Reputation: 185
Is there a way to directly load an audio file with librosa in dB instead of amplitude as obtained by:
y, sr = librosa.load(filename, sr=None)
Upvotes: 2
Views: 1034
Reputation: 4643
We need the Fourier transform first :
import numpy as np
dft_input = y
window = np.hanning(len(dft_input))
windowed_input = dft_input * window
dft = np.fft.fft(windowed_input)
The output of the DFT is an array of complex numbers, made up of real and imaginary components. Taking the magnitude with np.abs(dft)
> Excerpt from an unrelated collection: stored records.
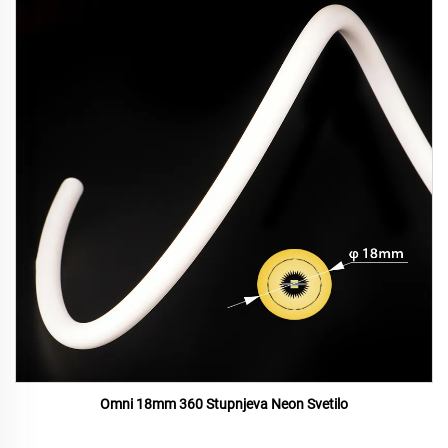
Omni 18mm 360 Stupnjeva Neon Svetilo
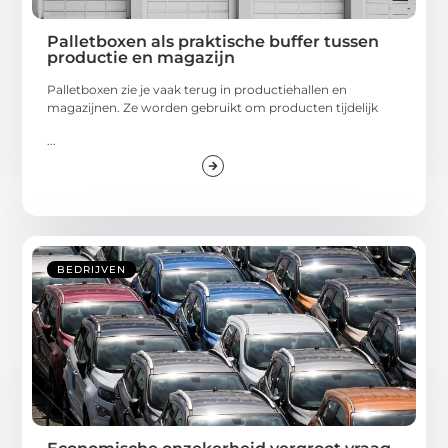
Palletboxen als praktische buffer tussen
productie en magazijn
Palletboxen zie je vaak terug in productiehallen en
magazijnen. Ze worden gebruikt om producten tijdelijk
...
BEDRIJVEN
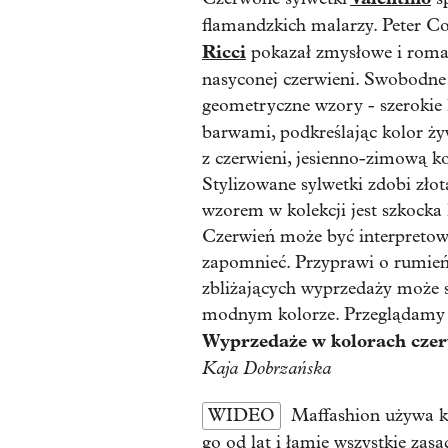
flamandzkich malarzy. Peter 
Ricci
pokazał zmysłowe i roman
nasyconej czerwieni. Swobodne 
geometryczne wzory - szerokie k
barwami, podkreślając kolor ży
z czerwieni, jesienno-zimową ko
Stylizowane sylwetki zdobi zło
wzorem w kolekcji jest szkocka 
Czerwień może być interpretowa
zapomnieć. Przyprawi o rumień
zbliżających wyprzedaży może 
modnym kolorze.
Przeglądamy 
Wyprzedaże w kolorach cze
Kaja Dobrzańska
WIDEO
Maffashion używa k
go od lat i łamie wszystkie zasa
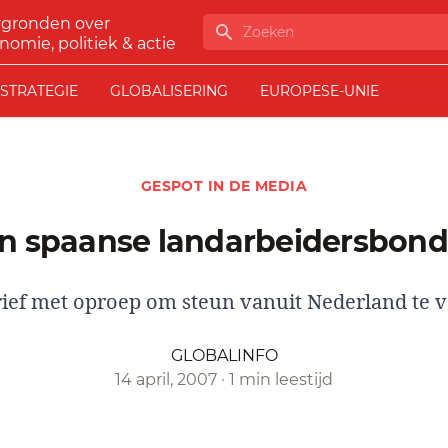
rgronden over
Zoeken
nomie, politiek & actie
STRATEGIE
GLOBALISERING
EUROPESE-UNIE
GESPOT IN DE MEDIA
un spaanse landarbeidersbon
rief met oproep om steun vanuit Nederland te v
GLOBALINFO
14 april, 2007
·
1 min leestijd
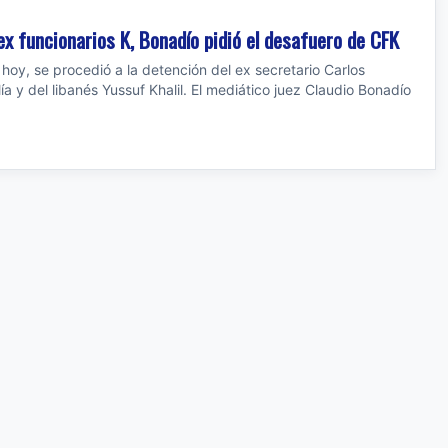
ex funcionarios K, Bonadío pidió el desafuero de CFK
hoy, se procedió a la detención del ex secretario Carlos
lía y del libanés Yussuf Khalil. El mediático juez Claudio Bonadío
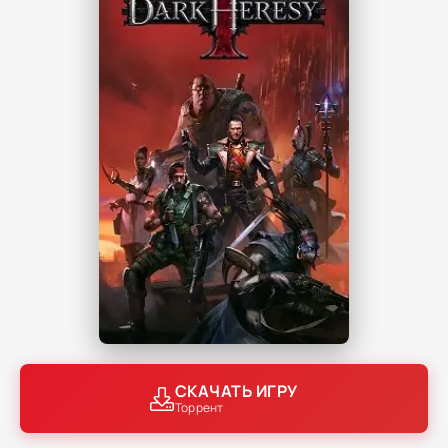
СКАЧАТЬ ИГРУ
Торрент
extracts the amplitude information
amplitude = np.abs(dft)
The decibel scale for real-world audio starts at 0 dB, which represents the quietest possible sound humans can hear, and louder sounds have larger values. However, for digital audio signals, 0 dB is the loudest possible amplitude, while all other amplitudes are negative. So, we need to provide a reference point for maximum amplitude.
amplitude_db = librosa.amplitude_to_db(amplitude, ref=np.max)
Now, we can plot using matplotlib
.
import matplotlib.pyplot as plt
max_time = y.size/sr
time_steps = np.linspace(0, max_time, y.size)
plt.plot(time_steps, amplitude_db)
plt.show()
Note -
The max value of amplitude_db
is 0 and actual sound values will be in negative. If you do not like that you can add np.max(y)
to these but that may not necessarily correspond to human-related values.
if you use librosa for display, it will show y-axis values on both sides with cutoffs at +/-80. Somewhat meaningless.
librosa.display.waveshow(amplitude_db, sr=sr)
Upvotes: 0
Reputation: 11453
librosa
as mentioned in this paper, pulls audio file as one dimensional numpy array
.
from the documentation:
An audio signal is represented as a one-dimensional numpy array, denoted as y throughout
librosa
. Typically the signal y is accompanied by the sampling rate (denoted sr ) which denotes the frequency (in Hz) at which values of y are sampled.
From the code:
>>> type(y)
<type 'numpy.ndarray'>
>>> y
array([-0.00265948, -0.0045677 , -0.00412048, ..., -0.00179085,
-0.00228079, -0.00238096], dtype=float32)
>>>
librosa
makes use of The array elements of y
and sampling rate for its calculations and representation.
You may need to elaborate as to "load directly an audio file with librosa
in dB" and it's intended purpose.
Upvotes: 3